右に左にと的をしぼらせない俺の攻撃に、さすがのサラも相当疲労が蓄積してきたようだ。俺も別にお前を痛ぶりたいわけではない。その剣に敬意を表し、そろそろとどめをさしてやるとしよう。
再び二人に分身すると、俺はサラに言った。
「お前はよく戦ったよ、サラ。だが、さすがに俺が相手では分が悪かったようだな。上には上がいるということ、お前も身をもって知ることができただろう」
「ああ、確かにお前の言う通りだな」
さぞ悔しがるだろうと思っていたのだが、俺の予想に反してサラは素直でまっすぐなまなざしを俺に向けてきた。
「お前は強い。私など及びもつかないほどにな」
「そ、そうだ。よくわかっているじゃないか」
「だが、私もいつまでもお前の強さに甘えているわけにはいかない。私だってお前の力になりたいのだ」
「お、おう……?」
な、なんだ? 話が妙な方向に向かっているぞ? 俺はお前を生徒たちの前でこてんぱんにして泣きべその一つもかかせてやろうと思っていたのに、なぜ今そんな話を始める?
困惑する俺をよそに、サラの語りはさらにヒートアップした。
「この剣をお前から受け取った時、私は誓った! 私はお前の剣になろうと! そのためにも、今私はお前という壁を超える!」
「そ、そうか、いい心がけだ。できるものならばやってみるがいい」
こ、こう言っておけばいいのか? サラが見せる謎のやる気に、つい俺も空気を読まなければとつられてしまう。
俺の返事が正解だったのか、サラは俺に向かい金色の獅子のごとく吠えた。
「いくぞリョータ! これが今の私の全力だ!」
二人の俺のちょうど真ん中に猛然と突っこんできたサラが絶叫する。
「奥義・万剣繚乱――ッ!」
その声と共に、サラの左腕がさながら何十本もの鞭がしなるかのように残像をともないながら、二人の俺を同時に襲ってきた。以前サラが四魔将戦で見せた技をはるかに上回る、超高速の連撃による多方面同時攻撃。こ、これは――さばき切れん!
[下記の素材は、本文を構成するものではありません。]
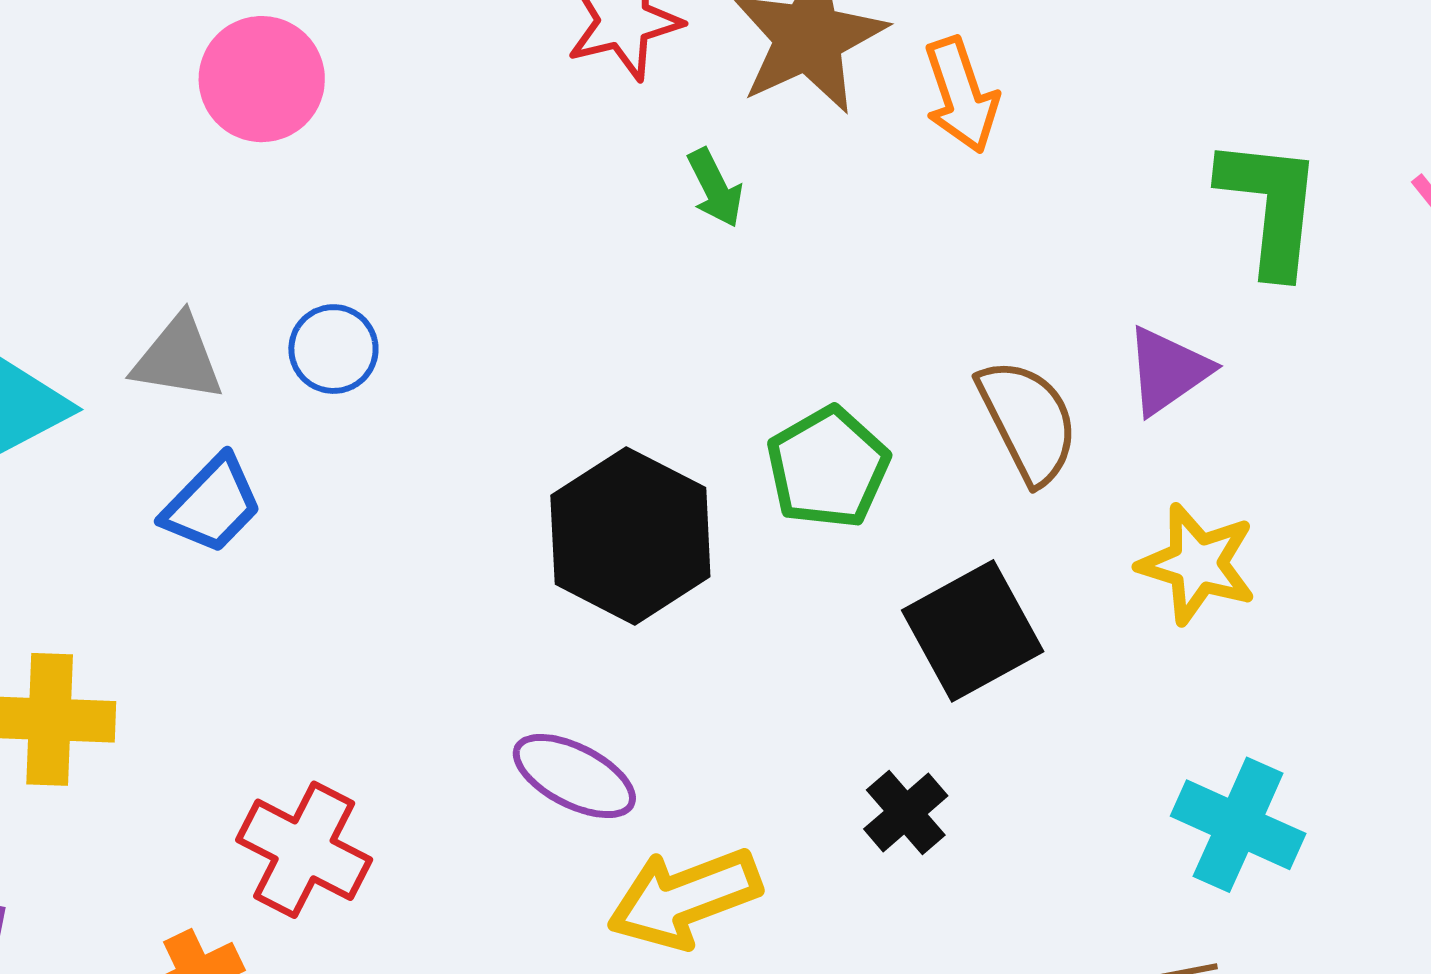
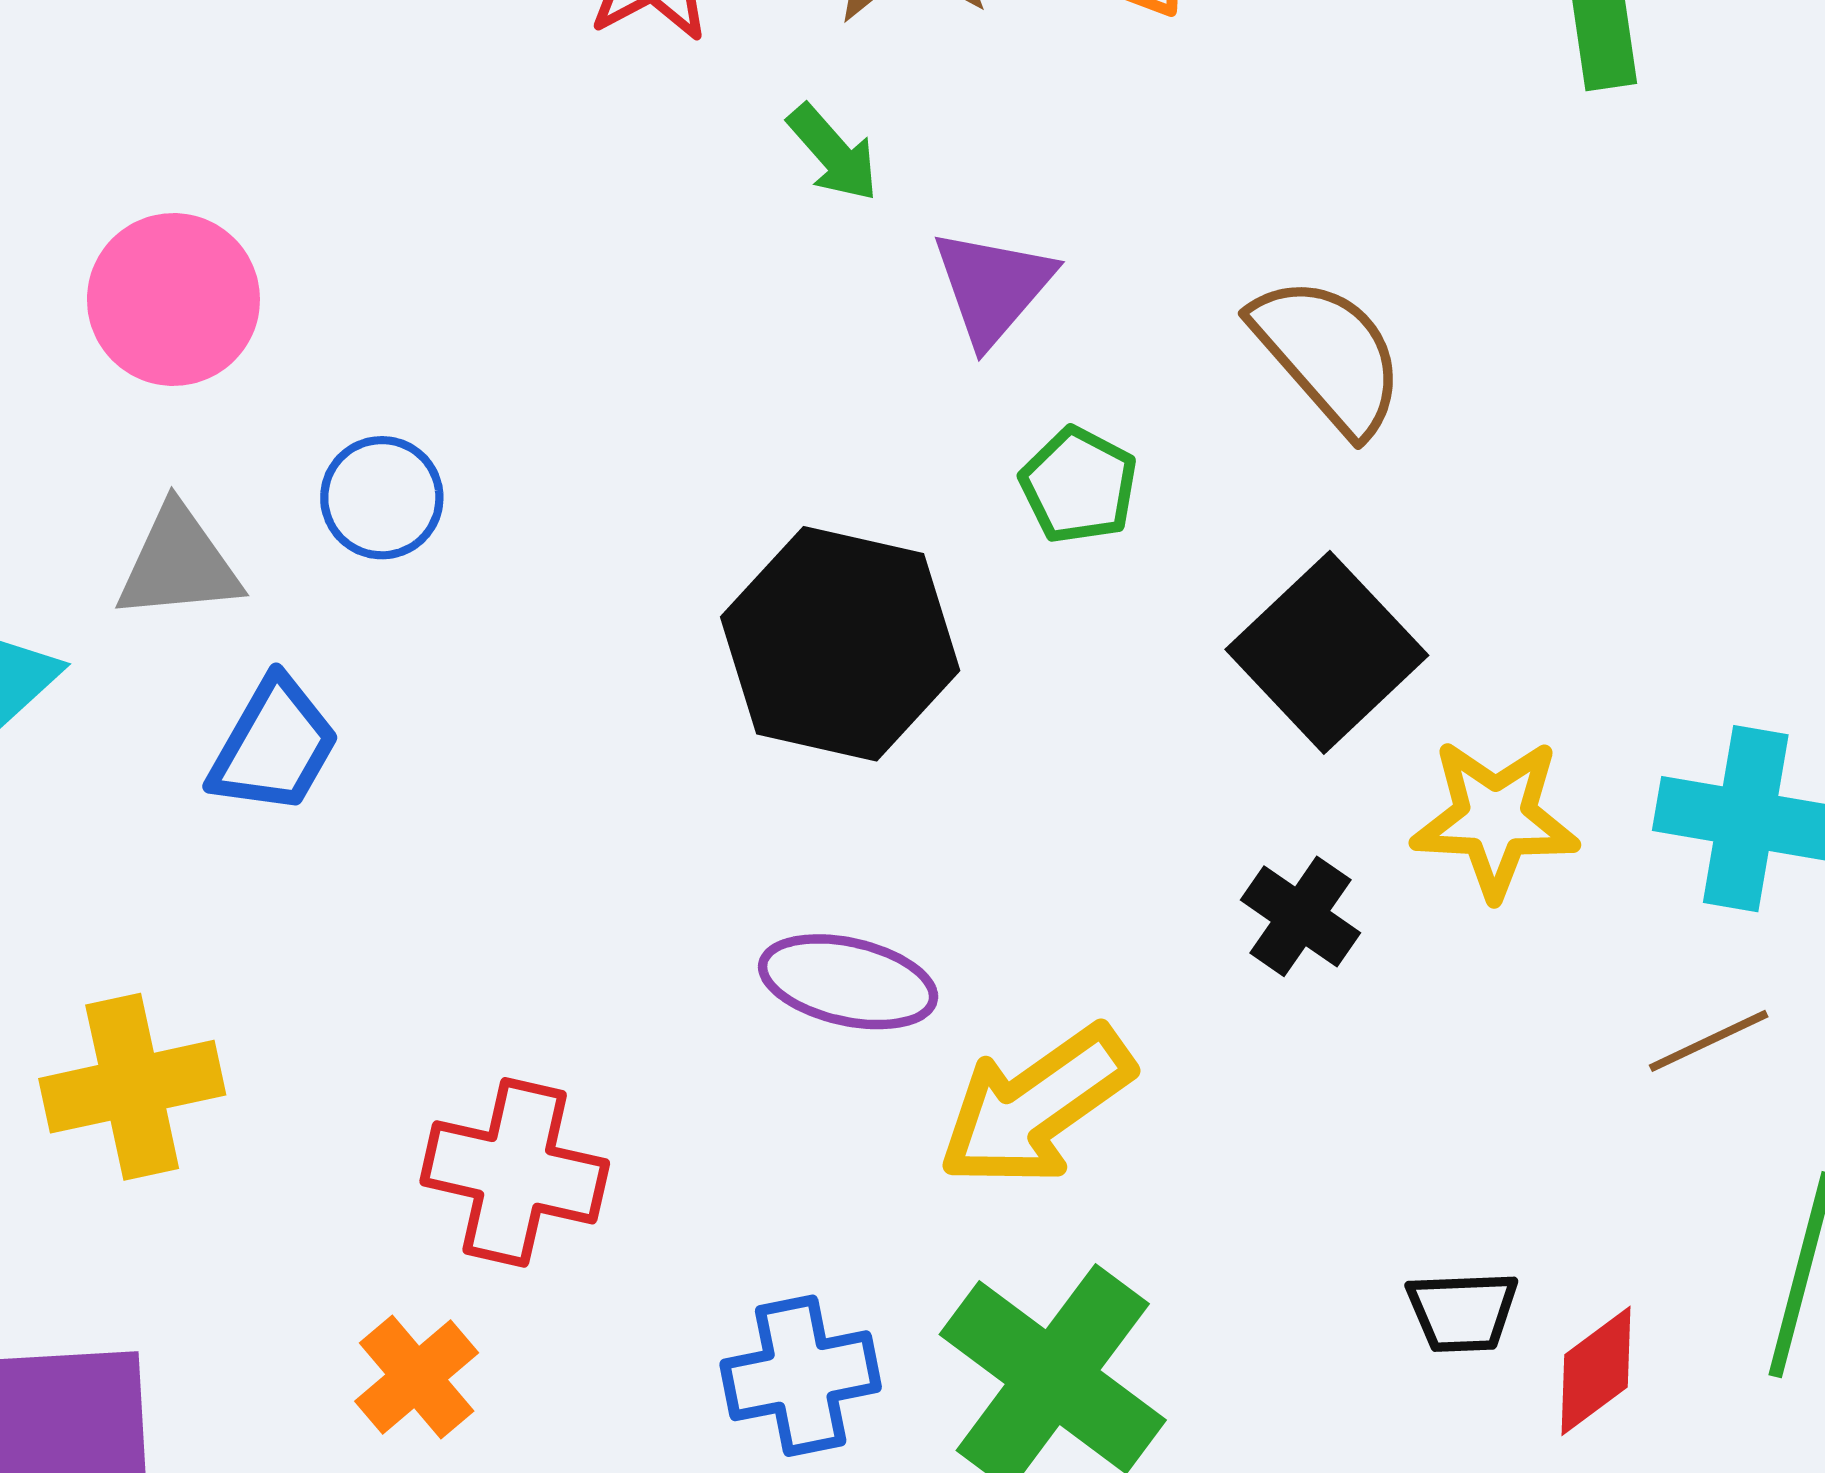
pink circle: (262, 79) -> (173, 299), moved
purple triangle: (1168, 371) -> (993, 287), moved
green pentagon: (828, 468) -> (1079, 485), size x0.7
yellow star: (1197, 564) -> (1495, 818), moved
「ま、まさかサラ、お前は超越者であるこの俺を、いや、この世界の理すら超えてみせるというのか!」
「世界の理など私にはわからん! 私はただ、自分の中の壁を超えていくだけだ――ッ!」
「ばっ、バカなぁぁ――ッ!?」
全方位から襲いかかってくるサラの剣を防ぎきれず、俺は自分の剣と共に宙高く投げ出され――そして背中から地面へと激突する。人生で初めて味わう衝撃に息が詰まる。
俺は完勝を収めるべく転移魔法をもってサラに臨み――そして敗北した。
途中、リョータが何やら説教めいたことを言っていましたが、要約すると「チート最強!」ということです……負けましたが。